My trip to the park was in the early morning hours and I hoped to have the park to myself for the most part. With such a large park and it being so early in the morning I thought that I would have little to no trouble connecting to the Goddess and although I left with a re-energized feeling, I do not feel that I left with any renewed connection to the earth. In fact, I may have actually left with a touch of disgust over the over concentration and population of the park, our area and really the entire planet.
While driving through I was stuck by the beauty of the sunlight coming through the trees and also struck by the sight of dozens of cars lining the parking area near the rose gardens that were completely void of flowers and looked as though it was under construction. Down by the boat docks, the parking lot has a dozen or so cars in it and I was not able to find a spot to just stand and absorb the view of the Puget Sound still at high tide with out people around me. Many people do not realize how difficult it is to reconnect with the earth with other people and human distractions around them.
Back in my car I drove farther into the park to try and find my place of silence in the woods to reconnect to the Goddess. I came across a small heard of does and my excitement grew. Pausing to allow them to all safely cross and take a few pictures through the window. Slowly I pulled forward and watched them walk down the little over grown deer trail. Quickly I planed to drive a short ways away and find a place to park and wonder down a trail and make my reconnection. My heart quickly sank as I tried to find an appropriate place to pull over to take a little walk.

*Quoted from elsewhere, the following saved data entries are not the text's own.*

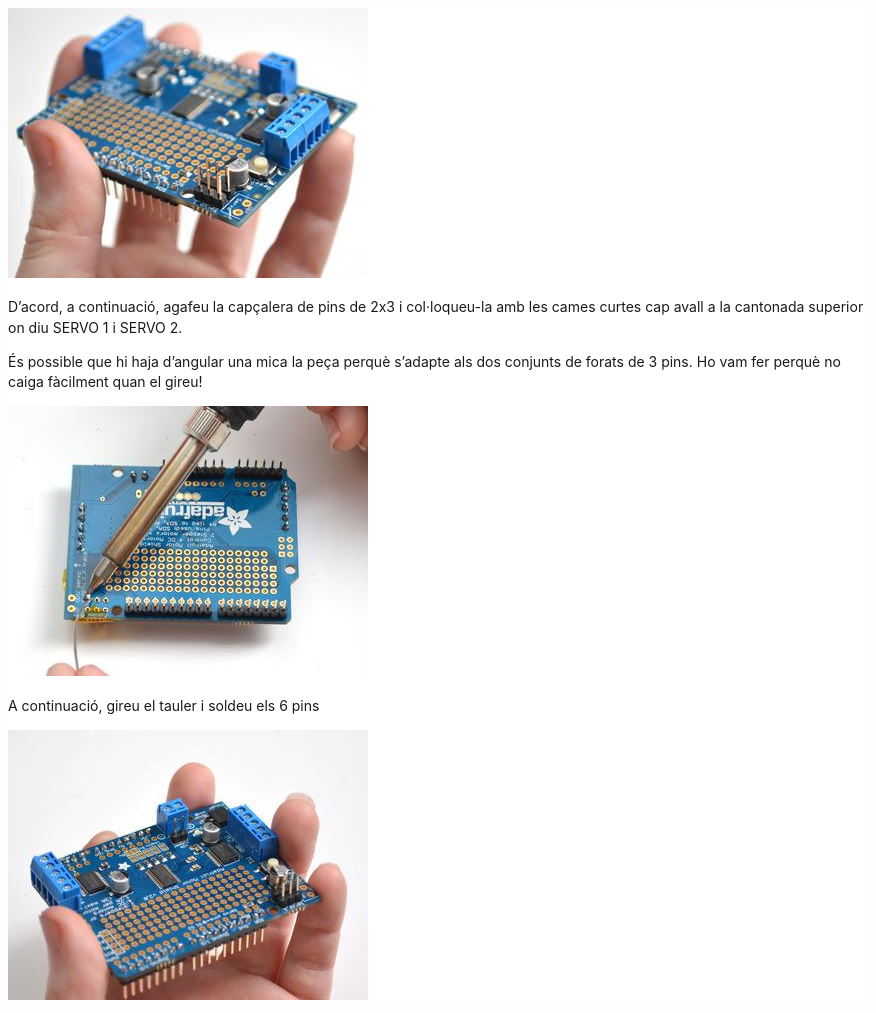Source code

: ![200](./Images/20.png)

D’acord, a continuació, agafeu la capçalera de pins de 2x3 i
col·loqueu-la amb les cames curtes cap avall a la cantonada superior on
diu SERVO 1 i SERVO 2.

És possible que hi haja d’angular una mica la peça perquè s’adapte als
dos conjunts de forats de 3 pins. Ho vam fer perquè no caiga fàcilment
quan el gireu\!

![200](./Images/21.png)

A continuació, gireu el tauler i soldeu els 6 pins

![200](./Images/23.png)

Any place where there was a spot to pull over was also accompanied by fully groomed trailheads and other cars. Not that I could not walk where I knew other people could be and still find my spot to reconnect to the Goddess but these well groomed trails, parking areas, the sound of cars passing through, and the sight of multiple people in the area actually horrified me a bit. This is, I thought, an area that is supposed to be an area for residents of our area to enjoy nature. How can you enjoy nature when there is nothing natural about it?
When I enter a wooded area to pray, connect with the Goddess, be silent, experience the elements or other such things, I expect to get dirty, walk in mud or dirt, get hit in the face with tree limbs that I didn’t see, get scratched by a tree branch, trip over a rock and other common things that you do while walking on a trail in a wooded area. Unless I followed the deer down their trail, this would not be possible any place in the park. Continuing down the road I searched for any little pull out, parking area or wide spot to park for a moment where there was not either a ton of people or completely groomed walking trail that in itself has lost its own connection to the earth. The park no longer felt like a natural place and felt fake and man made.
So, when living in Tacoma, where does a Pagan go to connect with the Goddess?